Examples abound, but perhaps the clearest comes in Yergin’s version of recent Venezuelan history. He is clearly a big admirer of Carlos Andrés Pérez, the former president who nationalized the country’s oil industry during his first term, in the 1970s, but became a strong US ally during his second, which began in 1989. Correspondingly, Yergin loathes Hugo Chávez, who as a lieutenant colonel led an unsuccessful military uprising against Pérez in 1992, and who six years later was elected president himself (after he’d served a stretch in prison for his role in the attempted coup).
In Yergin’s telling, CAP, as Pérez was known, launched his second term with “a program of reform, which included reducing controls on the economy, cutting back on spending, and strengthening the social safety net for the poor.” His program certainly cut spending and deregulated the economy, to the great applause of the US government and the International Monetary Fund (even though Pérez had attacked the IMF, while campaigning for popular support among Venezuelans suspicious of both the United States and the global economic elite, as “a neutron bomb that killed people but left buildings standing”).
But it’s a considerable stretch to say that the Pérez economic plan did much of anything to strengthen the safety net for the poor. In fact, massive riots broke out after Pérez’s program prompted a huge increase in gasoline prices and the cost of public transportation. Pérez crushed the protests with the National Guard, leading to the deaths of at least five hundred people (some estimates range as high as several thousand) and his declaration of a state of emergency.

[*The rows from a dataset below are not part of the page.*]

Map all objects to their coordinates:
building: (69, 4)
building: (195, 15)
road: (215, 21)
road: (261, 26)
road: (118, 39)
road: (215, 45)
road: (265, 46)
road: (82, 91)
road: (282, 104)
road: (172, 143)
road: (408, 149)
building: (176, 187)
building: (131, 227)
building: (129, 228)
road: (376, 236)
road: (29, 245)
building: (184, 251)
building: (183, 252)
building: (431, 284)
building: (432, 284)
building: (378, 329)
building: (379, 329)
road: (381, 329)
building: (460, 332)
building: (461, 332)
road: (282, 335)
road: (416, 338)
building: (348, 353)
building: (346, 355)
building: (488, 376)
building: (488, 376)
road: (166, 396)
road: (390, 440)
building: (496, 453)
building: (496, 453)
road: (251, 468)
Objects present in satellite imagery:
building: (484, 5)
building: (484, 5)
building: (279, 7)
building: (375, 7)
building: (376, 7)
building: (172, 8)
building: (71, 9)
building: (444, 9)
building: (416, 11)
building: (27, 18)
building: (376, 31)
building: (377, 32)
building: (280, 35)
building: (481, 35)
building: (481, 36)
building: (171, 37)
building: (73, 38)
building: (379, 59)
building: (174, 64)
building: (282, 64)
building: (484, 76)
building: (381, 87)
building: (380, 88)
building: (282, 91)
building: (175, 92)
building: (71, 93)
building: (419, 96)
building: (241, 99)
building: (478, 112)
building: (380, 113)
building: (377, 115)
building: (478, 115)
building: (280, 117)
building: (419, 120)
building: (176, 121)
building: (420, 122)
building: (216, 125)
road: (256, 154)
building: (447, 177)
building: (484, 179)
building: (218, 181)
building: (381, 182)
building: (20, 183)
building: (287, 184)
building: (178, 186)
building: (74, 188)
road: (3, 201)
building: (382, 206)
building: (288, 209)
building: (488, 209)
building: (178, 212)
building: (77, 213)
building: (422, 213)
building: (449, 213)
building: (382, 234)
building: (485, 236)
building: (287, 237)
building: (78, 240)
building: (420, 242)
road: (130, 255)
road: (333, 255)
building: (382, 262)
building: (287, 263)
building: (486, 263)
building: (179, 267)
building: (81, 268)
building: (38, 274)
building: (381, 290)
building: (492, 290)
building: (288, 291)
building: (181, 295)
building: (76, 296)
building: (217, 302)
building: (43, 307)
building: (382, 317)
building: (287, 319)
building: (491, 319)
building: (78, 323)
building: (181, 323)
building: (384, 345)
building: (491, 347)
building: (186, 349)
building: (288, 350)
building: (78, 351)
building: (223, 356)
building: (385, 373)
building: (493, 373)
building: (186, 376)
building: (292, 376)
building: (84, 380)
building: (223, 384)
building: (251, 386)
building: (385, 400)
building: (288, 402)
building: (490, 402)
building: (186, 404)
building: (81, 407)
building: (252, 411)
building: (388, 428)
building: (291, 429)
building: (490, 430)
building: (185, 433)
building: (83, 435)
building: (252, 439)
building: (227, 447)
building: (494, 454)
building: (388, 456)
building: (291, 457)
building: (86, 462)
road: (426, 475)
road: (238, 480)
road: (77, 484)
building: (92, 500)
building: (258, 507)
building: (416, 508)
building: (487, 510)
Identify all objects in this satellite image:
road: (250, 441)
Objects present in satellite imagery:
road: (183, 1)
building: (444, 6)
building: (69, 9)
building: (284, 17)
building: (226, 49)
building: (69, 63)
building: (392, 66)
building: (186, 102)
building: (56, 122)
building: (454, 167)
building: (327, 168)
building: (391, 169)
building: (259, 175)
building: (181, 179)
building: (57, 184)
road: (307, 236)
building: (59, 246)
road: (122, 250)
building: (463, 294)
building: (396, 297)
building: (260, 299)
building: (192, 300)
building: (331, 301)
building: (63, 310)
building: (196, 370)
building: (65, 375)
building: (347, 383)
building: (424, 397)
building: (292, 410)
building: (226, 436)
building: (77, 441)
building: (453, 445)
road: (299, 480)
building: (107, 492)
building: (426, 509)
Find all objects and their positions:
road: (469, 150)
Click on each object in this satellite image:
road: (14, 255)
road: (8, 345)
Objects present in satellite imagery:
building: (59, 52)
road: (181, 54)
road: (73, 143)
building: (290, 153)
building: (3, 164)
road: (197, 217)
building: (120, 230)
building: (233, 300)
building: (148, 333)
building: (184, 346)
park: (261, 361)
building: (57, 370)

Yergin downplays the popular outrage that arose in response and similarly minimizes allegations of corruption against Pérez, which led the Venezuelan congress to impeach him in 1993. Yergin says that Pérez’s opponents hated him because of his “economic reforms and decentralization of political power”—and that his removal from office “was proof anew of the old maxim that no good deed goes unpunished.”
Like so many Latin scoundrels, CAP died in exile in Miami, where he and his longtime mistress resided in luxury. A more accurate portrayal of his legacy came in a December 2010 obituary in The Independent, which drily noted that even during his first term “his name began rising fast in business magazine lists of the wealthiest Latin Americans” and that he “increasingly aroused suspicion as to where the money had come from.” On the economic front, the Pérez years were marked by “glitzy consumption” by the rich and huge increases in foreign debt and capital flight.
You can’t understand the rise of Chávez without understanding the widespread loathing on the part of Venezuelans toward CAP and the country’s political elite. Yet Yergin is as robotically hostile to Chávez as he is blindly reverential toward Pérez. “‘As far as anyone knows,’ his biographers have written, ‘Hugo Chávez began to lead a double life when he was around twenty-three,’” Yergin writes in one passage. He doesn’t identify the biographers in question, but one suspects they were not favorably predisposed toward their subject.
Say what you will about Chávez—and God knows there are ample grounds for criticizing him—he was immensely popular for a long time because he spent heavily on social programs and empowered the poor. That’s what earned him the hatred of the country’s old oligarchy—not, as Yergin would have readers believe, the fantastical threat he allegedly posed to Venezuela’s flaccid democracy.
But analytical rigor has of course never been the calling card of the Washington Read. No matter how turgid the pace or dubious the politics on display in The Quest, it is sure to sell briskly—especially in Washington, where it is arriving just in time for this fall’s Georgetown social season.
Ken Silverstein is a fellow at the Open Society Foundations, concentrating on the global oil trade.